■ **EXERCISE TASK A**
Count how many lines of the listing below contain the word "scientific", treating uppercase and lowercase as different. Reply with the number only.

======== EXCERPT TO READ

My reason for not paying more attention to these sectors points to an important division in doulotic studies of slavery in Jamaica, recently highlighted by Burnard, 56a division based on temporality. There were profound differences between the state of affairs in Jamaica between the century and a half prior to the abolitionist movement leading to the ending of the slave trade in 1807 and what came afterwards. The Sociology of Slavery covered the entire period of slavery but was firmly rooted in the classic earlier period of 145 years, fully 80 per cent of the entire period of slavery, for most of which the sugar plantation was indeed predominant and the vast majority of enslaved toiled on them. It was also when the system was at its most ruthless and, as Burnard notes, and I completely agree, ‘All of us working on slavery in the period before abolitionism struggle with the realization that enslaved people’s lives were miserable and stunted in ways that make it hard to see how Jamaican slaves could have led any sort of lives that held any meaning for them.’ 57Indeed, one may well turn the issue around and question the overwhelming emphasis on the last forty years of slavery by the majority of studies on the subject, not only those on gender as previously noted. This was the period of abolitionist activism, with the planters’ backs increasingly up against the wall in an ideological battle that they eventually lost. During this period, in response to the relentless criticisms of the horrors of the system they had created, they desperately tried to ameliorate it. After the ending of the slave trade the amelioration intensified, not simply in response to abolitionist rhetoric, but out of the stark realization by the slaveholders that if they were to procure more enslaved persons, they had to induce them to reproduce. How reasonable is it then, to base one’s account of slavery in Jamaica on this last-gasp period of transition, to the neglect of the previous 80 per cent of the history of the system, which was the classic period of unrestrained wealth-generation based on the merciless exploitation of the enslaved and the protracted genocide of their recruitment, replacement and growth, made possible by the slave trade. 58

Perhaps not. This is like confining a study of the history of racism and the economic exploitation of blacks in America to the post-civil rights era. And yet, remarkably, the great majority of works on slavery in Jamaica are confined to this period. What accounts for this bias? A clue to the answer is the apocryphal story of the drunkard who lost the keys to his home in the dark but kept looking for them under the streetlight, because that’s where the light was. The data on Jamaica during the period of abolition are exceedingly, and temptingly, rich, accounting for the large number of historians of many nationalities attracted to the study of this period of the island’s slavery. That’s where the light is. Alas, that’s not where the keys to most of the horrors are to be found.

================

■ **EXERCISE TASK B**
According to the excerpt on slavery in Jamaica, in what year did the slave trade end?

======== DATA EXCERPTS

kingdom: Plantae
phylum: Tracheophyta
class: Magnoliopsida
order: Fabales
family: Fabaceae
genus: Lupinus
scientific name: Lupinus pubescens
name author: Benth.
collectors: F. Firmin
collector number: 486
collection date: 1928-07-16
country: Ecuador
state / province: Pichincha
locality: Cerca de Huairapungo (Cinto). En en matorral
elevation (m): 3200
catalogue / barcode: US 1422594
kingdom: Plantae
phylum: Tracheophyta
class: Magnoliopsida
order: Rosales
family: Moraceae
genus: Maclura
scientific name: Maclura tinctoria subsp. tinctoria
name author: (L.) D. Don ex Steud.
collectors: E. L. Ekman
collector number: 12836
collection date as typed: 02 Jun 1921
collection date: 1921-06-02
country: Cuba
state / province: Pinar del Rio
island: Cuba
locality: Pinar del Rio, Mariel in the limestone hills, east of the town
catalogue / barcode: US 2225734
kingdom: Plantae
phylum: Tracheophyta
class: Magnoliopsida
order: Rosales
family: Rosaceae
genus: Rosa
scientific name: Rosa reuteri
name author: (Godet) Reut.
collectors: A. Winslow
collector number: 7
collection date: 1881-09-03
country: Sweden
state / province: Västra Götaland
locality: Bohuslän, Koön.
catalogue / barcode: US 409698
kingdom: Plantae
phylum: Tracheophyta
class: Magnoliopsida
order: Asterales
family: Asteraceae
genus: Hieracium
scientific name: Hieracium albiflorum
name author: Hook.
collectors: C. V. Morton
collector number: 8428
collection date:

================

■ **EXERCISE ANSWER A**
4

■ **EXERCISE ANSWER B**
1807.